COVID-19 has accelerated digital transformation for most companies. However, one area that is often overlooked is print services, despite the fact that print services offer many different ways to improve productivity. Moving to the cloud for print services can help businesses set themselves up for a strong recovery as the immediate threat posed by COVID-19 starts to recede and the new modern workplace is revealed.

If COVID-19 had hit the workforce before the cloud was widely adopted, it would have been almost impossible for businesses to pivot to distributed and remote working models as quickly and effectively as they did. However, with such a high proportion of Australian businesses using cloud-based applications already, the transition to remote working was generally successful. Using cloud services, workers could access company systems and data, remaining as productive from home as they would have been in the office, if not even more so.

Cloud can also be a gamechanger when it comes to print services. In late 2019, before the impacts of COVID-19 were fully apparent, Quocirca’s Global Print 2025 second edition report revealed that almost three-quarters of the respondents expected to see growth in cloud adoption.

Print services can provide significant benefits in terms of addressing cost and efficiency issues for businesses. For example, mobile printing is simpler and more streamlined, which is important as workers increasingly need the ability to print from any device, at any location.

This need is brought into even sharper relief when considering the complexities of returning to office-based work. Some workers will move between offices or only be able to visit offices on their designated day. Print services can avoid situations where users are locked into using specific printers, which can cause backlogs and delays, instead, letting them print flexibly.

Print services can automate manual workflows and processes, saving time and making workers more productive. When digitalised documents are saved in cloud-based databases rather than on-premise infrastructure, they are easier to access and work with for remote workers.

Cloud-based print services can deliver all of these benefits along with significant savings on infrastructure and maintenance costs. And, when provided via a flexible pricing model, such as a simple per-device subscription fee, it also provides a simple and transparent cost structure.

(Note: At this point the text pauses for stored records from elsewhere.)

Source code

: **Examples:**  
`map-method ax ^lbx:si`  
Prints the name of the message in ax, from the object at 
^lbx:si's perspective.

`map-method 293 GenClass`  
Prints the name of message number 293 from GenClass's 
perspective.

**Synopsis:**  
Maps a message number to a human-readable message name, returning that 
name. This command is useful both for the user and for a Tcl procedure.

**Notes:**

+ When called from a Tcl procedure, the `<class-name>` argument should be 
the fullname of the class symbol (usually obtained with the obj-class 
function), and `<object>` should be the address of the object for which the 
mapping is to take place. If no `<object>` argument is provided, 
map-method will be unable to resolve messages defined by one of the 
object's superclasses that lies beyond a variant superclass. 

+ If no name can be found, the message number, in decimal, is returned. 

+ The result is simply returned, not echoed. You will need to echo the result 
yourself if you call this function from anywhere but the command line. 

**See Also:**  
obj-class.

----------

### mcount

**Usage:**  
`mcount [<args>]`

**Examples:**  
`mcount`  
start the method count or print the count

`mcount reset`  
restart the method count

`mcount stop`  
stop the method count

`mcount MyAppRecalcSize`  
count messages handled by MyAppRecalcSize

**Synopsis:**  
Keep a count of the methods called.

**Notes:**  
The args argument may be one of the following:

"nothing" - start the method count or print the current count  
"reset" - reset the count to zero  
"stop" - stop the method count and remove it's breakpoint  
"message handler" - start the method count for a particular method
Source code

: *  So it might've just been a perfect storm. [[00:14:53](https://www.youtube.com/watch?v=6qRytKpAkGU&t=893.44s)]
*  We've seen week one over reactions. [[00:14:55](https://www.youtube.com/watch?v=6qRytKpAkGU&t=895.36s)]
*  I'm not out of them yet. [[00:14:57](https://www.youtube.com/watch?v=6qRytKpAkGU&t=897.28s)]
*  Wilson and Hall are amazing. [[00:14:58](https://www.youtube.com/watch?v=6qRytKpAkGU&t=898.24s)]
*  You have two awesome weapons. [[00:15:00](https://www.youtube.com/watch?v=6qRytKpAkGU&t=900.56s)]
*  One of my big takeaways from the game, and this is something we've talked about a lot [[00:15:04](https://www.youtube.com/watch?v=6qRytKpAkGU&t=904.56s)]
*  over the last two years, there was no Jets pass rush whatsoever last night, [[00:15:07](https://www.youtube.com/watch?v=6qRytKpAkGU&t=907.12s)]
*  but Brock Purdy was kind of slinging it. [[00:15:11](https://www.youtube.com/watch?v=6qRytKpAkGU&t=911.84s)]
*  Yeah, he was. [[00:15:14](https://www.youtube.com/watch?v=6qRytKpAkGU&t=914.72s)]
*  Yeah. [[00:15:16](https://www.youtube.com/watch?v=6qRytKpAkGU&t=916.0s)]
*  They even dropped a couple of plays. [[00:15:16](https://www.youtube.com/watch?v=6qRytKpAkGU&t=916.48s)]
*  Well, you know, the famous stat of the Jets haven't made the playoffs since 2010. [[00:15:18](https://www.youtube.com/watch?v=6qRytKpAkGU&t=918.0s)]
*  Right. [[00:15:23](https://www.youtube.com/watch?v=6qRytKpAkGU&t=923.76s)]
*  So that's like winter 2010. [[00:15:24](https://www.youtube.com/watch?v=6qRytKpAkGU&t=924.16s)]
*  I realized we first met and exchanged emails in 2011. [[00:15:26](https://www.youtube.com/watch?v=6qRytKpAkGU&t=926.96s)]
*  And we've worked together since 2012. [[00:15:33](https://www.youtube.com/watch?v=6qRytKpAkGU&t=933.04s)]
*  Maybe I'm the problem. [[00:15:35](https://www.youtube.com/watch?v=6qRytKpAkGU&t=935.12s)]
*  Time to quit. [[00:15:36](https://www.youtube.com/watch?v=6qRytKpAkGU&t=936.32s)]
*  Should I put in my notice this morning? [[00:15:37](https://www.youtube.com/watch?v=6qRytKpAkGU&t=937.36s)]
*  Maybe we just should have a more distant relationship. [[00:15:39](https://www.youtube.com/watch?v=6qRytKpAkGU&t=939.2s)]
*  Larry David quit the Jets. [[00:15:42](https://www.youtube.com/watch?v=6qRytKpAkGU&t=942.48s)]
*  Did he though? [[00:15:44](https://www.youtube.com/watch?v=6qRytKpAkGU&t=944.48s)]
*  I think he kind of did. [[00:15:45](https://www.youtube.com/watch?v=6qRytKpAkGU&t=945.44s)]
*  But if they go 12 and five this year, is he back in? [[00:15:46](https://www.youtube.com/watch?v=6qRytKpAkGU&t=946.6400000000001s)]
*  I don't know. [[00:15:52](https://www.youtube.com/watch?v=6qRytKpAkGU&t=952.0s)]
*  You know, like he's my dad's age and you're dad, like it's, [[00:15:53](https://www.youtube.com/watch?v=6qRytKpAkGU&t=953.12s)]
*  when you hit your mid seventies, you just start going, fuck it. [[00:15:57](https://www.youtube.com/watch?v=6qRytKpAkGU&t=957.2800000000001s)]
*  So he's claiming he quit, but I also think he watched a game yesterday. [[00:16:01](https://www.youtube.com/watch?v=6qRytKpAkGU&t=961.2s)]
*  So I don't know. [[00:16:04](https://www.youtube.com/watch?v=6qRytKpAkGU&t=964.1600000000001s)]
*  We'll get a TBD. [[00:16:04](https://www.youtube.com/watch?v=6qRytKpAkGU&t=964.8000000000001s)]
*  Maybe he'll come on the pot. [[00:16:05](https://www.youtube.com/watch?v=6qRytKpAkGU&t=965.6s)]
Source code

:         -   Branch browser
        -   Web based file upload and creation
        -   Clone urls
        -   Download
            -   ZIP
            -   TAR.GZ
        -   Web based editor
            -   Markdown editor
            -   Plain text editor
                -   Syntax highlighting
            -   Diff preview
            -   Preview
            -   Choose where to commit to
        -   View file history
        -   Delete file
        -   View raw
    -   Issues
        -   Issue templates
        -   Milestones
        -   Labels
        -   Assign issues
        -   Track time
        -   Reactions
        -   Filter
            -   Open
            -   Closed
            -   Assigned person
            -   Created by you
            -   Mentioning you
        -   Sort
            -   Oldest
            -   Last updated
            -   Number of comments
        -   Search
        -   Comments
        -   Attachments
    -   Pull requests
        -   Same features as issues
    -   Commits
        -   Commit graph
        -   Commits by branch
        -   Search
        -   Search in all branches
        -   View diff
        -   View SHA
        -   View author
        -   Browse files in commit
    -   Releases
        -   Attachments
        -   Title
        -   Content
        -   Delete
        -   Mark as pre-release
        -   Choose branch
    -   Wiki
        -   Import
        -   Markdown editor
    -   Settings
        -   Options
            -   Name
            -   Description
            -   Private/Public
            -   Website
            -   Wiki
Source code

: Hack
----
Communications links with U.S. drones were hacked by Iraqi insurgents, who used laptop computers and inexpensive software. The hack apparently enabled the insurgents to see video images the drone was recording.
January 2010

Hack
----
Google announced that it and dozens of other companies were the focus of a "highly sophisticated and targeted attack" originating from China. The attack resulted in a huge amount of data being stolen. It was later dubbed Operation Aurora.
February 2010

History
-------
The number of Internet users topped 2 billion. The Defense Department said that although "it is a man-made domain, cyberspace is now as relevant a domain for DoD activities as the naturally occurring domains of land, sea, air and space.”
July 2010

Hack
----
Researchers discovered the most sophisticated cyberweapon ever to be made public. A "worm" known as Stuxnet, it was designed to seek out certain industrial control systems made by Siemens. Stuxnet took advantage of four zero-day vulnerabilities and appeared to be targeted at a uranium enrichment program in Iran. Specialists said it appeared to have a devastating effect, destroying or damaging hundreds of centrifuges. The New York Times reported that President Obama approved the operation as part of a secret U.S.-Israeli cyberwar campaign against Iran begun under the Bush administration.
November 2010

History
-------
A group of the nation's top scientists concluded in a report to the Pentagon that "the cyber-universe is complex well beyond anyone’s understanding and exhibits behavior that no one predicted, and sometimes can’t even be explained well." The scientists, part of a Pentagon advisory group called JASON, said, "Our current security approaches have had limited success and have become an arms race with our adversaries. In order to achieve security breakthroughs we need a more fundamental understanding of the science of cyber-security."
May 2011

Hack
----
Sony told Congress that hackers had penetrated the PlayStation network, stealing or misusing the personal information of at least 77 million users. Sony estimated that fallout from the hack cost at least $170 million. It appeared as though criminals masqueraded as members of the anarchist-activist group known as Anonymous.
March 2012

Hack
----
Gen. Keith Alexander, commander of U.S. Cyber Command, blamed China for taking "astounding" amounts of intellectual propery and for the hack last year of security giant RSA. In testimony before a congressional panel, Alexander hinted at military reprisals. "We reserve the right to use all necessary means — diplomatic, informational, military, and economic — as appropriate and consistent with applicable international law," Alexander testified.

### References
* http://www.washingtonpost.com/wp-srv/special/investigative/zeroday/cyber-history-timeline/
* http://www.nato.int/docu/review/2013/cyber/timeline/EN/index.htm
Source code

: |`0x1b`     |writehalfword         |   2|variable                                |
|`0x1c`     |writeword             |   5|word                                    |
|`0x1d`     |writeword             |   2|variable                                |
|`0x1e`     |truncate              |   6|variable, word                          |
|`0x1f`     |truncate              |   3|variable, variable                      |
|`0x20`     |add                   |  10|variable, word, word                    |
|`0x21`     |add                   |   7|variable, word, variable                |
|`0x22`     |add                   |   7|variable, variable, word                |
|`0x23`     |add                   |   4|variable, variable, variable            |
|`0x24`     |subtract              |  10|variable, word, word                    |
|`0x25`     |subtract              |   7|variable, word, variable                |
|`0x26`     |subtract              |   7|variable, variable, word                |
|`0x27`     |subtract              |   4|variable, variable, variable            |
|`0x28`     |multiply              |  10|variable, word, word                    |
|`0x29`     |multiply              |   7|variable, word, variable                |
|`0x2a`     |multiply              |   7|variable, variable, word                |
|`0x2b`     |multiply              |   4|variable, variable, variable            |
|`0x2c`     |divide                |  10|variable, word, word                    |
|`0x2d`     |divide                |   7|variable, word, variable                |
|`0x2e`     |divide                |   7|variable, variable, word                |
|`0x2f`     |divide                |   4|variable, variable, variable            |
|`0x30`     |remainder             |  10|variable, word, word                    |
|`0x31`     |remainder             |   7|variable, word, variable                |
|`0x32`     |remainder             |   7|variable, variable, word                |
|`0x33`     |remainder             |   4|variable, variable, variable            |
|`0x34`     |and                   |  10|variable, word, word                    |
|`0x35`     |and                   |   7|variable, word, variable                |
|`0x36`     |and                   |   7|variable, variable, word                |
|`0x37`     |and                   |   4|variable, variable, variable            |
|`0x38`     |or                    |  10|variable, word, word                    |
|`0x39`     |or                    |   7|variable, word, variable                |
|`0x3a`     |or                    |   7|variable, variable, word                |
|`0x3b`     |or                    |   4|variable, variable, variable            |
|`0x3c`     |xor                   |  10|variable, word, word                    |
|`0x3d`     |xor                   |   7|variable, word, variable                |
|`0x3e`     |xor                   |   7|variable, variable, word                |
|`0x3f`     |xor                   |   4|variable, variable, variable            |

The benefits of cloud-based print services come in part because this model removes responsibility for managing printing on-premise or at a private data centre. The organisation must maintain the print infrastructure in those cases, creating a burden in terms of both cost and time. Ideally, businesses should pass that burden off to external providers where possible. This frees up both capital and cash flow, and lets in-house resources focus on areas where they can add more value.

The ideal approach is a shared infrastructure approach with cloud-based print infrastructure provider. With a shared infrastructure, multiple users can share the same infrastructure, which also means they share the costs, making it more affordable. This is important for businesses looking to manage their resources carefully.

Using edge computing in conjunction with cloud-based print services, businesses can enjoy a print environment in which job processing is done at the on-premise printing device with no maintenance required on the business’s part. It’s managed from the cloud with only metadata stored for reporting purposes.

This approach is ideal when security and privacy are strong concerns, because jobs are processed locally, so sensitive information doesn’t get uploaded to the cloud. And, because only metadata goes into the cloud, this approach works well when connectivity is unreliable or bandwidth is limited.

As SMEs prepare for the future of work in a post-COVID-19 landscape, they must consider solutions that streamline processes, reduce costs, and let people be productive from any location. Cloud-based print services can strongly position organisations for a successful rebound following COVID-19.